Over the last 7 weeks I have devoted my weekly column to keeping you informed about the latest Coronavirus news, from outlining the support being made available to praising our public services. That has been not only important, but necessary. This week, however, I wanted to provide an update on the status of our negotiations with the EU on securing an agreement on our future relationship. The first vote I took in the House of Commons was for the UK to leave the EU. And in 8 months’ time the transitional period we secured, to give time for those negotiations to complete, will be over.
As many of you will know, I was elected by my colleagues in Parliament to sit on the Future Relationship with the EU Committee. My role as a member of that Committee is to scrutinise the progress Government is making in agreeing a trade deal that works for us and, importantly, which delivers on the election promise I made to you.
This week we met virtually in public for the first time to put questions to Michael Gove to discuss the first two rounds of talks. The first topic of conversation inevitably turned to talk of an extension, with anyone who has followed this aware that there has been a growing noise for an extension to the transition period on the basis that the talks have had to take place over video conference, rather than in person. I am pleased that this has not only been completely ruled out by the Government, but the law changed so that it cannot happen. Businesses up and down the country are adapting and it is right that our negotiators do the same. The Coronavirus pandemic only goes to show why it is important we conclude negotiations as quickly as possible. As Michael Gove said during the Committee meeting, if we were to extend, it would involve us paying more money into the EU at a time when that money could be spent on our NHS.
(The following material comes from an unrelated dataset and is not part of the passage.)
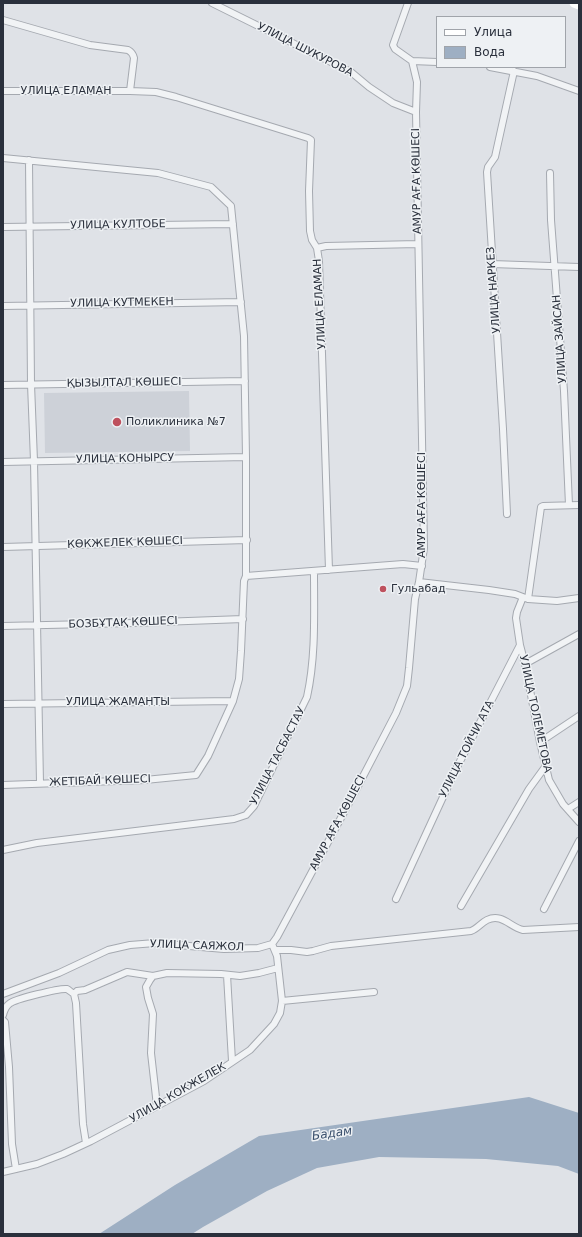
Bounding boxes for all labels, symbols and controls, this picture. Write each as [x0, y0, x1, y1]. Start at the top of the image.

I also used the meeting to question the difference between the UK and EU negotiating positions and whether the EU were now negotiation on terms acceptable to us. This is not about point scoring but asking that we get treated as equals. Unfortunately, that still does not seem to be the case on all areas and for progress to be made, this most fundamental point must be accepted. On areas from fishing rights to state aid, the EU continues to ask of the UK something it has not asked of any other trading partner.
Brexit has always, in my view, provided this country with unique opportunities around the globe but to do that we must ensure the EU deal does not bind our hands as we negotiate with others. The good news is that, despite some of the public rhetoric, work is moving forwards and the UK has shared with the EU a full draft free trade agreement which is being discussed. With good will on both sides, a deal is there to be done.